-- Requirement --
Please retype every line of the listing below without any changes, leaving out the picture.

┄┄┄┄┄┄

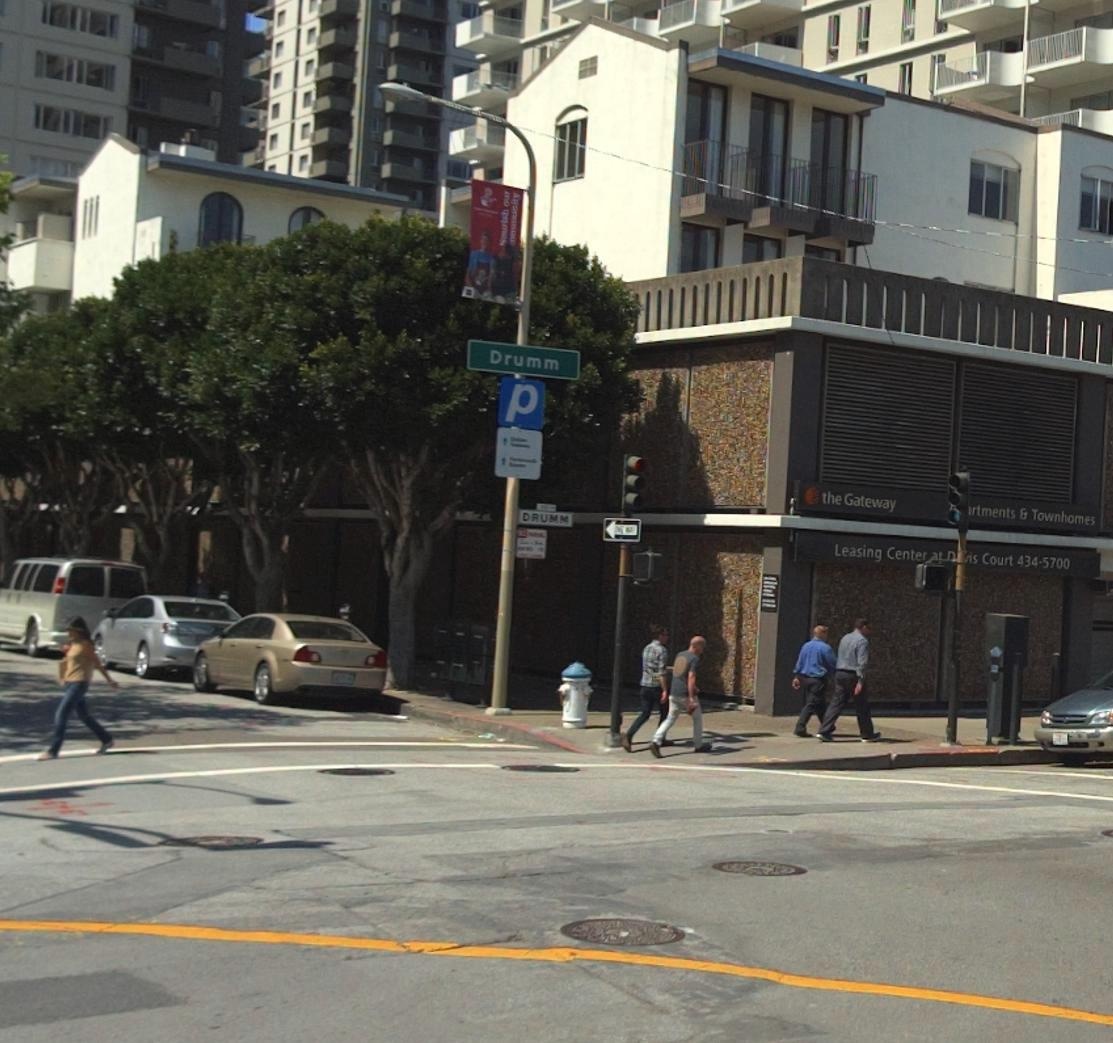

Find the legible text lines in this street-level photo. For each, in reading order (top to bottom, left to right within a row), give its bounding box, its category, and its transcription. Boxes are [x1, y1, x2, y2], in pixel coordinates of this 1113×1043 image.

[488, 348, 560, 372] StreetName: Drumm
[499, 380, 542, 425] None: p
[821, 489, 900, 514] BusinessName: the Gateway
[523, 512, 570, 524] StreetName: DRUMM
[972, 503, 1096, 527] BusinessName: rtments & Townhomes
[833, 542, 929, 564] None: Leasing Center
[981, 550, 1073, 570] None: Court 434-5700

┄┄┄┄┄┄

-- Worked answer --
Find the legible text lines in this street-level photo. For each, in reading order (top to bottom, left to right within a row), give its bounding box, its category, and its transcription. Boxes are [x1, y1, x2, y2], in pixel coordinates of this 1113×1043 image.

[488, 348, 560, 372] StreetName: Drumm
[499, 380, 542, 425] None: p
[821, 489, 900, 514] BusinessName: the Gateway
[523, 512, 570, 524] StreetName: DRUMM
[972, 503, 1096, 527] BusinessName: rtments & Townhomes
[833, 542, 929, 564] None: Leasing Center
[981, 550, 1073, 570] None: Court 434-5700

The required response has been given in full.